Ce sont les paroles mêmes que M. d’Annunzio a placées sur les lèvres de la Foscarina. Et sans doute, à cette minute, l’amante délaissée entend résonner en elle ce leitmotiv de l’Enchantement du Vendredi saint, de Parsifal qu’elle a écouté près d’Effrena, un jour, à l’aube de leur amour, tandis qu’une autre femme tenait l’orgue : « Servir ! servir ! » clamait l’orchestre.
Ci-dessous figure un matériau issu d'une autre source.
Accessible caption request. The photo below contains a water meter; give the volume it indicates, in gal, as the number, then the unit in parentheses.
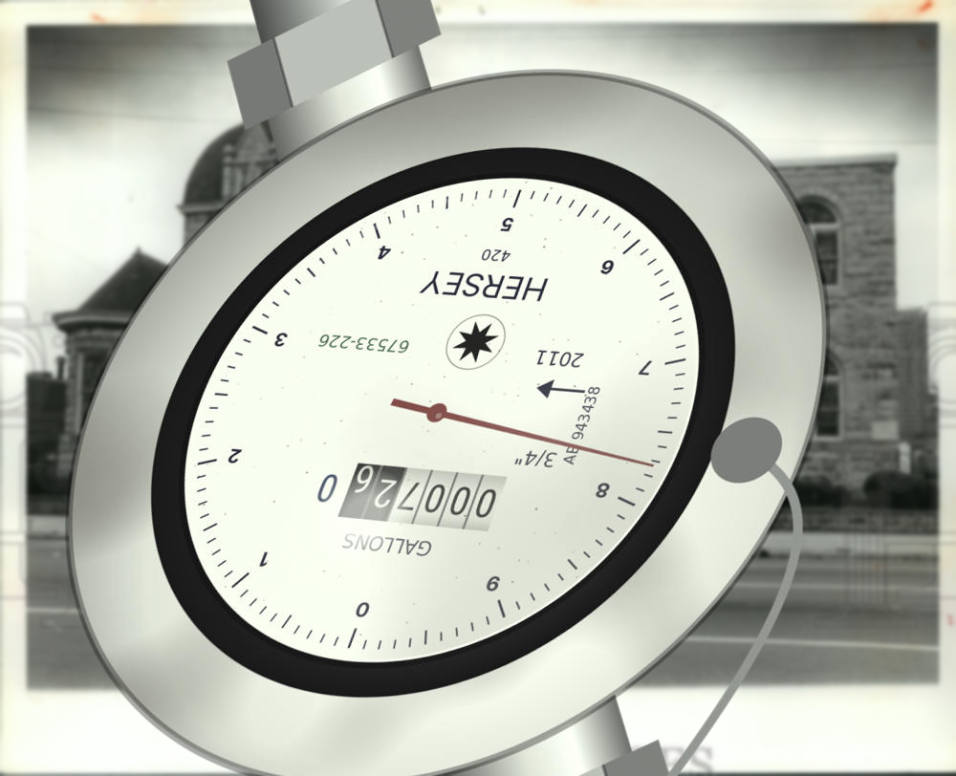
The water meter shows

La mélodie de la soumission se déployait : « Servir ! » la femme fidèle apportait l’eau, s’agenouillait, humble et ardente, lavait les pieds de l’aimé, les essuyait avec sa chevelure défaite : « Servir ! »

On aperçoit clairement à quelles hautes figures de la tradition humaine et divine songeait à cette minute Wagner, l’inspiré. Il était hanté des souvenirs du Calvaire. L’humanité lui apparaissait tout entière groupée autour de ce gibet d’où part un suprême appel vers l’Eternelle Justice, tandis que la tendresse et la ferveur sanglotent, plus bas, dans l’ombre.

Ceci est un idéal chrétien. Le surhomme, très païen, de M. Gabriele d’Annunzio ne cherche pas la Justice, mais la Beauté. Il n’aspire point au gibet, mais à la colonne triomphale, qui, au-dessus de tous, relèverait dans la lumière.


JEAN DORNIS.

  1. Voyez l’Enfant de Volupté.
  2. Voyez, dans la Revue des Deux Mondes du 1er janvier 1895, la Renaissance latine : Gabriele d’Annunzio, par M. le vicomte Eugène-Melchior de Vogüé.
  3. Lettre de Gabriele d’Annunzio au comte Primoli (1898).
  4. Le Feu.
  5. Id., ibid.
  6. Voyez l’Enfant de volupté.
  7. Voyez Commiato, Canto Novo.
  8. Le cardinal Farnèse, élu pape sous le nom de Paul III, le 13 octobre 1534,
  9. Voyez la Vie de Benvenuto Cellini écrite par lui-même.
  10. Voyez le Feu.
  11. Natura cosi mi dispone.
  12. Voyez la Ville morte.
  13. Voyez l’Intrus.
  14. L’Enfant de volupté.
  15. Pamphila : Cantlo Novo.
  16. Le Songe d’un crépuscule d’automne.